19/05/2026

Ce que la plupart des gens ignorent sur les plaies au couteau

Ce que la plupart des gens ignorent sur les plaies au couteau

Dans l’imaginaire collectif, un coup de couteau laisse une marque de garde (hilt mark) et la profondeur de la blessure renseignerait sur la longueur de la lame.

Pourtant, l’examen médico-légal contredit ces évidences.

  • Une étude d’une durée de 10 ans sur 74 homicides par arme blanche révèle que les marques de garde sont exceptionnelles et que la relation entre trajectoire interne et arme utilisée est souvent trompeuse.

Ce que la plupart des gens ignorent sur les plaies au couteau tient dans deux faits : 

  • La force de l’impact importe moins que la zone touchée
  • La longueur de la lame ne se déduit pas de la plaie

Par ailleurs, les scènes d’agression évoluent : 

  • Les blessures multiples dominent désormais le « coup fatal unique »

Ces résultats transforment la compréhension criminologique des mécanismes de violence par arme blanche.

Une enquête de dix ans sur les homicides par arme blanche

Des chiffres bruts issus de 74 autopsies

Entre 1976 et 1986, le département de médecine légale de Leeds a examiné 74 décès par poignarder, totalisant 143 plaies au thorax, à l’abdomen ou au cou.

L’objectif était double : 

  • Compter les marques de garde, puis comparer la trajectoire post-mortem à la longueur de la lame

Un constat : la rareté des marques de garde

Seulement 5 marques de garde ont été observées, toutes localisées sur le thorax.

  • 3 concernaient des blessures uniques mortelles
  • 2 des cas multiples

> Ce résultat invalide l’idée selon laquelle un coup violent laisse systématiquement une trace.

Ce que révèle l’autopsie des blessures mortelles

Méthode d’investigation des lésions internes

Les dossiers ont été séparés en deux groupes : 

  • La blessure unique mortelle (27 cas) et les blessures multiples (47 cas)

Pour chaque blessure, la présence d’une marque de garde, la trajectoire mesurée, le type d’arme utilisée et la longueur de lame ont été enregistrés.

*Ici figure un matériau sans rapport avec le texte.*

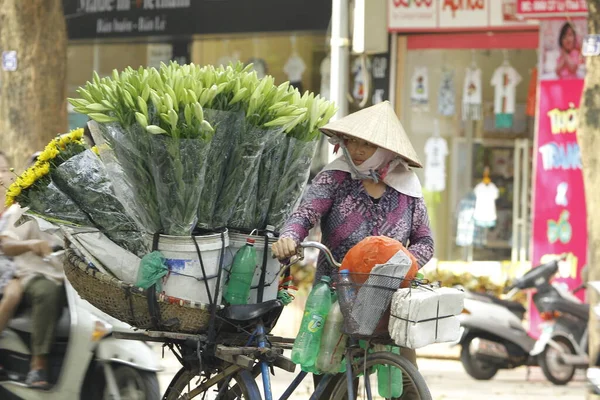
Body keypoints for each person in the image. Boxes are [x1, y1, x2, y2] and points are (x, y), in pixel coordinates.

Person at [272, 101, 434, 399]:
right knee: (334, 383)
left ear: (387, 150)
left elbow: (425, 241)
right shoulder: (334, 178)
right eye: (353, 141)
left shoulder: (407, 189)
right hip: (337, 296)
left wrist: (404, 264)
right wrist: (290, 237)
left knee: (406, 386)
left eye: (367, 144)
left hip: (390, 299)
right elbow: (304, 214)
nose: (357, 149)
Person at [0, 151, 64, 389]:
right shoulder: (23, 210)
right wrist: (32, 245)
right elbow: (6, 243)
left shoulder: (69, 210)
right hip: (35, 276)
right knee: (46, 291)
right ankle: (38, 365)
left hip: (69, 280)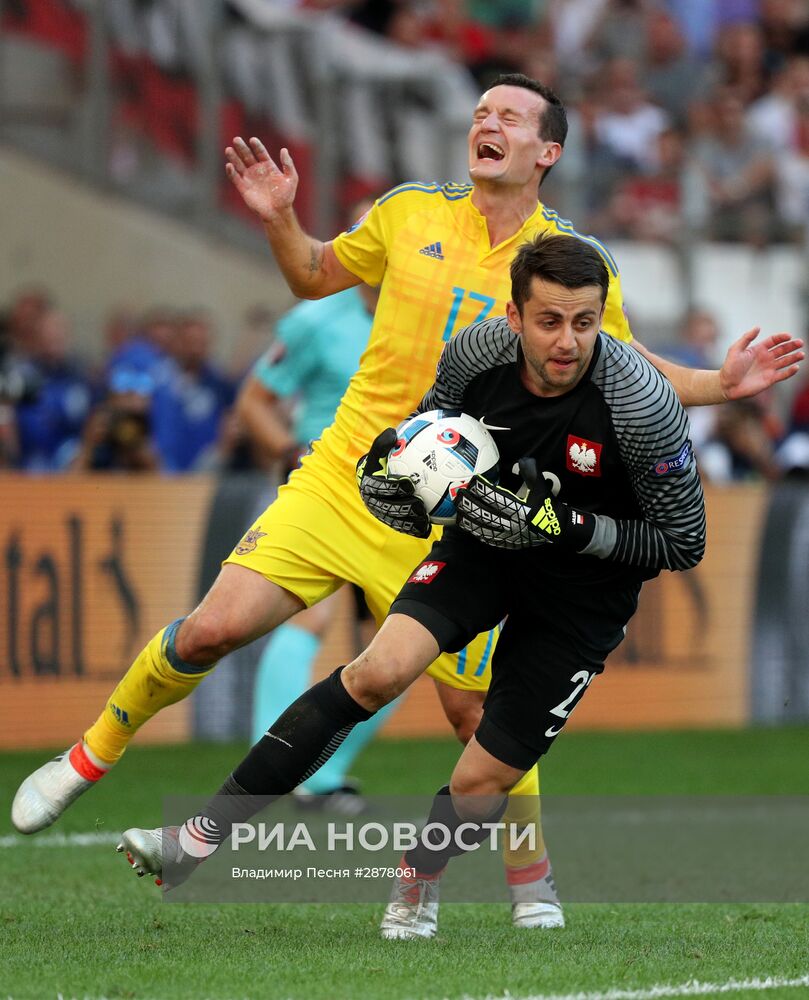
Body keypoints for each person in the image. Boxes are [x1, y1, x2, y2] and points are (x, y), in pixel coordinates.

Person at [12, 72, 802, 927]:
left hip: (459, 509)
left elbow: (627, 369)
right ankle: (86, 760)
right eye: (479, 112)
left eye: (508, 115)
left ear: (548, 152)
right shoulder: (408, 211)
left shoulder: (567, 262)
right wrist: (279, 216)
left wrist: (723, 384)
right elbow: (315, 275)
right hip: (350, 474)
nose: (485, 122)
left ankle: (526, 871)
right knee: (210, 628)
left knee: (475, 715)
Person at [116, 235, 707, 939]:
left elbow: (683, 542)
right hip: (483, 549)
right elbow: (429, 435)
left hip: (583, 595)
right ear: (513, 317)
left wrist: (562, 525)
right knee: (373, 672)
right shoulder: (474, 353)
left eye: (584, 322)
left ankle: (417, 874)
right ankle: (195, 839)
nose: (568, 341)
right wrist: (396, 467)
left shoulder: (641, 405)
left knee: (479, 784)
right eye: (548, 320)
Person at [238, 272, 395, 810]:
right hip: (327, 490)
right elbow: (254, 401)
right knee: (312, 618)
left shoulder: (432, 319)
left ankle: (321, 774)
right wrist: (289, 450)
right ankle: (273, 768)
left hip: (399, 503)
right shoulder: (315, 321)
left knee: (399, 646)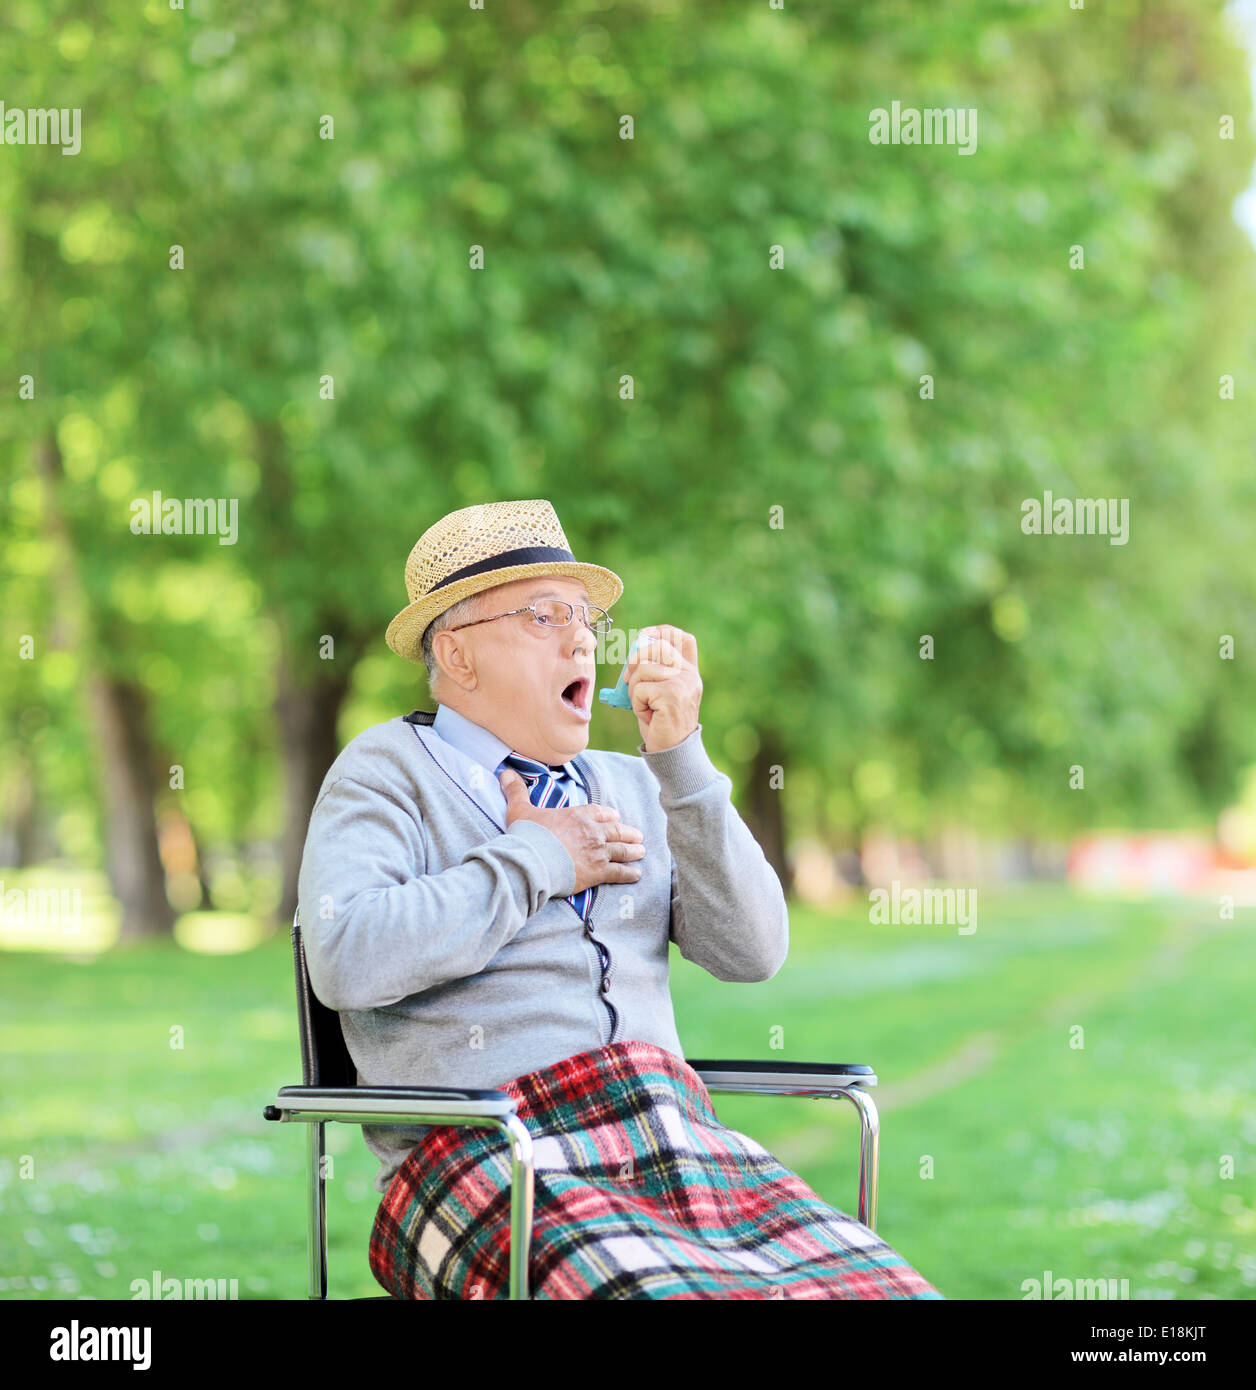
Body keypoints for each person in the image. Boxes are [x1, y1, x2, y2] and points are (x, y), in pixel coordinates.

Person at [297, 498, 942, 1300]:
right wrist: (541, 855)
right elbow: (345, 956)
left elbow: (754, 950)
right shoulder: (384, 771)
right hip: (485, 1154)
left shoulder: (637, 783)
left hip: (674, 1134)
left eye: (586, 617)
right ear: (458, 654)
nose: (583, 639)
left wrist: (681, 760)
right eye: (544, 615)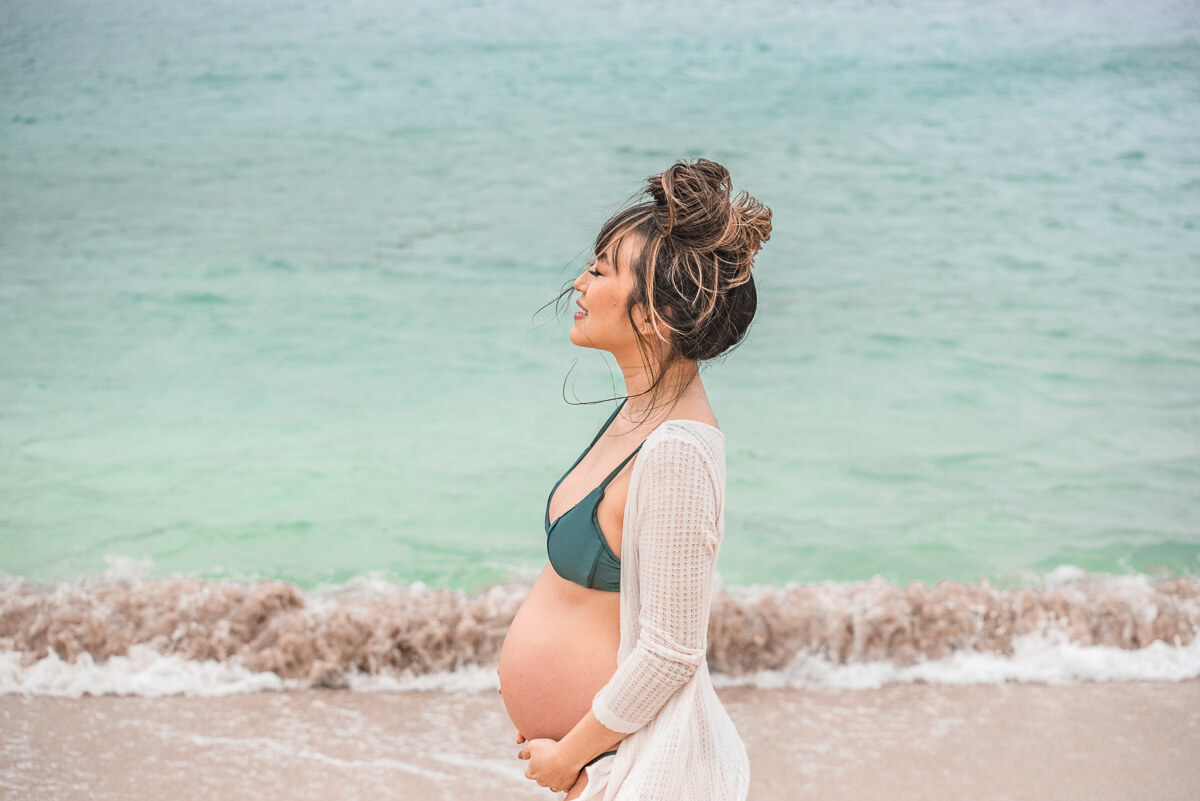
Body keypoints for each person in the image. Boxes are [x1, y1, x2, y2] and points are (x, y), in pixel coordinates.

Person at [497, 158, 772, 801]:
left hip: (633, 773)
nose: (580, 283)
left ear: (653, 318)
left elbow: (672, 652)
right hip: (599, 770)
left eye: (599, 271)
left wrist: (569, 756)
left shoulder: (676, 452)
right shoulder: (639, 412)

Comparaison entre trajectoire et longueur de lame

Blessures uniques mortelles : des écarts surprenants

Le tableau ci-dessous synthétise les 20 cas exploitables.

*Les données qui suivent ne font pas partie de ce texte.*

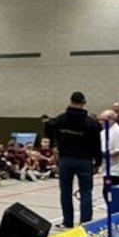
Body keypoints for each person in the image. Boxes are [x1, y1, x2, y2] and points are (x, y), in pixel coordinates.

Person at [48, 92, 101, 229]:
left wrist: (55, 149)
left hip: (65, 160)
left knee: (65, 192)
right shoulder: (92, 123)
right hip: (85, 161)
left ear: (70, 101)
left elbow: (52, 136)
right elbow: (97, 145)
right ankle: (85, 222)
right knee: (86, 192)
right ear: (84, 103)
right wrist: (98, 162)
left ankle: (67, 221)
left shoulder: (60, 120)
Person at [100, 109, 119, 203]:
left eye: (103, 120)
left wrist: (106, 154)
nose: (101, 122)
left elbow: (118, 150)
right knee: (106, 192)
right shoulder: (103, 132)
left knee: (112, 192)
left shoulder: (118, 131)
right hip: (106, 168)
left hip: (116, 169)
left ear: (111, 119)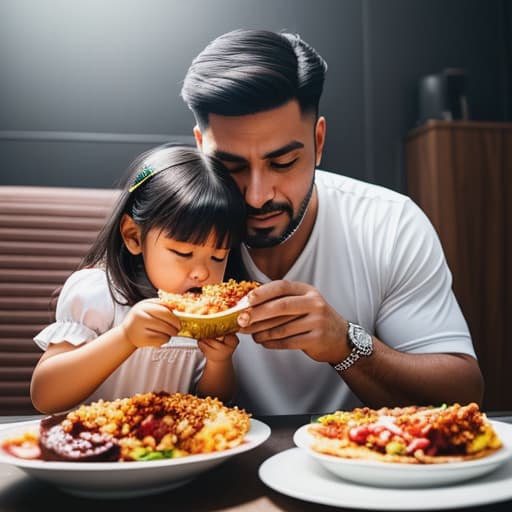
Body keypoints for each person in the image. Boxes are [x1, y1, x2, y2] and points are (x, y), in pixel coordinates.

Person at [180, 28, 484, 415]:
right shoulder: (164, 229)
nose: (257, 196)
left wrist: (346, 344)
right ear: (199, 148)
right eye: (231, 166)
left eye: (283, 163)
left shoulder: (388, 224)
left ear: (319, 142)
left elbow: (465, 394)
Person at [30, 144, 247, 414]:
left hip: (172, 451)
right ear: (133, 236)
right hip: (94, 446)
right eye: (184, 252)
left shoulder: (208, 313)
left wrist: (219, 362)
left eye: (218, 257)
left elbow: (214, 402)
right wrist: (125, 337)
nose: (202, 273)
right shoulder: (98, 294)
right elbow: (45, 395)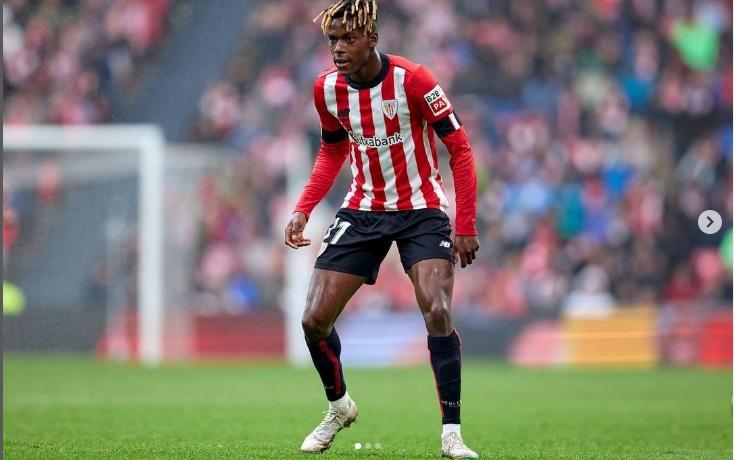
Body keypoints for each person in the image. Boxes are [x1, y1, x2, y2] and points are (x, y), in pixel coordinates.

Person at [284, 1, 479, 458]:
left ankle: (451, 432)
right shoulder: (327, 89)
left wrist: (465, 223)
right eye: (332, 40)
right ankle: (339, 406)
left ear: (372, 38)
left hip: (421, 209)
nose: (338, 48)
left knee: (437, 310)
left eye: (348, 38)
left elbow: (460, 148)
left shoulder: (415, 80)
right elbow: (333, 150)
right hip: (363, 209)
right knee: (313, 320)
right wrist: (303, 208)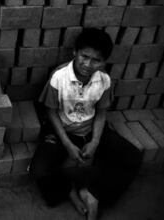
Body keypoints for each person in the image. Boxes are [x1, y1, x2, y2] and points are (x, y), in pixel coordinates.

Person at [30, 28, 142, 220]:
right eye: (84, 56)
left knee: (132, 157)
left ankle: (93, 193)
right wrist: (67, 144)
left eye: (96, 60)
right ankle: (69, 192)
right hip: (61, 130)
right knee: (39, 170)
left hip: (90, 130)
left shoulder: (104, 80)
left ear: (104, 61)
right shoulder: (60, 76)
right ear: (75, 52)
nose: (88, 64)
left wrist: (96, 141)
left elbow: (101, 112)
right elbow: (51, 111)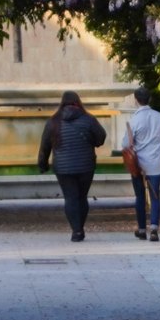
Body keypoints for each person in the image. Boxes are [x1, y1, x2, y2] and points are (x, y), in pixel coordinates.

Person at [37, 89, 108, 241]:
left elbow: (44, 147)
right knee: (82, 197)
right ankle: (79, 227)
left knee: (70, 198)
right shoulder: (88, 119)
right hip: (86, 166)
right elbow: (101, 138)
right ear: (78, 102)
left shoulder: (53, 121)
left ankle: (76, 230)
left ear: (62, 103)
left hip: (63, 168)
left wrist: (42, 165)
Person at [120, 87, 160, 240]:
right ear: (150, 99)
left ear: (136, 100)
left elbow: (125, 144)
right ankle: (154, 228)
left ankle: (142, 229)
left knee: (140, 196)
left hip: (138, 165)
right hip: (155, 163)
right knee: (155, 196)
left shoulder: (134, 120)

Comparaison des trajectoires et lames
Comparaison des trajectoires et lames

Lorsque la trajectoire dépassait la lame, l’écart mesuré allait de 0,5 cm à 5 cm.

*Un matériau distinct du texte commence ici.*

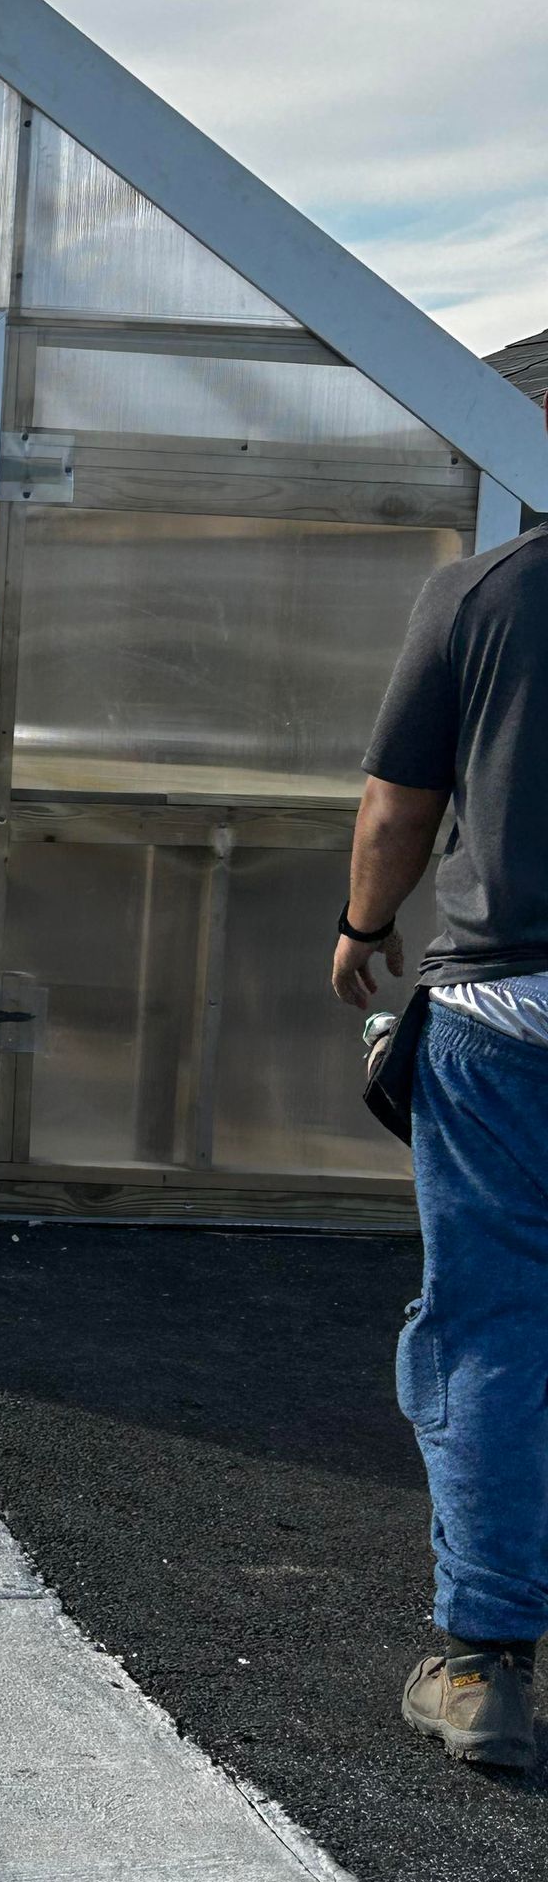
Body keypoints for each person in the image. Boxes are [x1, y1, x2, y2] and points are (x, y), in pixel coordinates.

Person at [333, 514, 548, 1773]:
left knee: (490, 1330)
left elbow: (398, 805)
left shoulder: (483, 594)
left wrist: (362, 924)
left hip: (508, 1019)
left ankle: (484, 1666)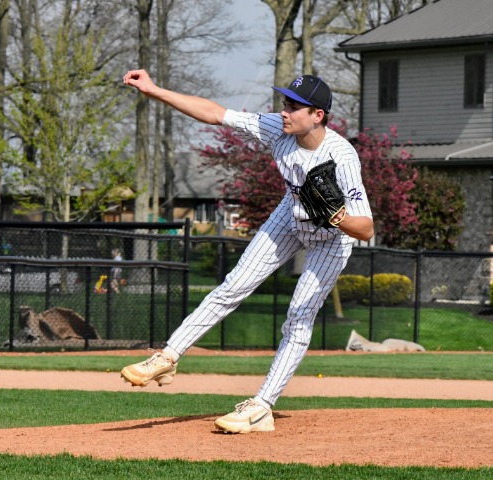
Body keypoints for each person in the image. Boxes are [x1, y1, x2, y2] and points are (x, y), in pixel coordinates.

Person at [120, 69, 374, 434]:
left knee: (298, 317)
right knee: (232, 286)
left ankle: (261, 406)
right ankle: (168, 356)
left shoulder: (342, 157)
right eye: (285, 103)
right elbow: (215, 113)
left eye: (294, 106)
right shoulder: (277, 129)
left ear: (318, 115)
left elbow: (365, 228)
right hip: (290, 217)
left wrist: (337, 216)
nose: (285, 111)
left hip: (331, 238)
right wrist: (155, 90)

Blessures multiples : la frénésie change la donne

Pour les 77 plaies issues de 47 cas multiples, les résultats sont les suivants :

Comparaison de trajectoire et lame
Comparaison de trajectoire et lame

Les écarts allaient de 0,5 cm à 4 cm.

  • Les longs couteaux (lame >15 cm) ou les gestes rapides et répétés empêchant une pénétration complète.

Typologie des armes et dynamique de la violence

Quels couteaux sont réellement employés ?

Sur 63 armes identifiées : 

  • 34 couteaux de cuisine
  • 15 couteaux de chasse
  • 5 couteaux à verrou
  • 2 canifs
  • 2 couteaux à cran d’arrêt
  • Et 5 objets divers (ciseaux, burin, tisonnier)

La blessure par arme blanche du quotidien surpasse largement les lames tactiques

Pourquoi le geste ne laisse pas toujours de trace

L’absence de marque de garde ne signifie pas une faible force.

  • Sur les zones ou la peau est relâchée (abdomen, cou), le choc n’occasionne pas d’ecchymose

En outre, dans les agressions frénétiques, le retrait rapide réduit la profondeur réelle.

> À l’inverse, une trajectoire plus longue que la lame s’explique par le déplacement des organes internes après la pénétration.

Conclusions médico-légales sur les plaies au couteau

Limites de l’estimation de la lame par la plaie

L’analyse de la longueur de la trajectoire post-mortem ne permet pas de déduire de manière fiable la taille de l’arme.

  • Moins d’un tiers des cas étudiés montrent une égalité parfaite

Pur aider le jury, les experts doivent donc combiner plusieurs indices.

Priorité à la localisation plutôt qu’à la force

Les marques de garde sont rares et dépendent du site anatomique (thorax tendu sur les côtes) bien plus que de l’énergie du coup.

Enfin, la violence par arme blanche évolue : les blessures multiples sont désormais le mode opératoire le plus fréquent, dépassant le “coup unique mortel”.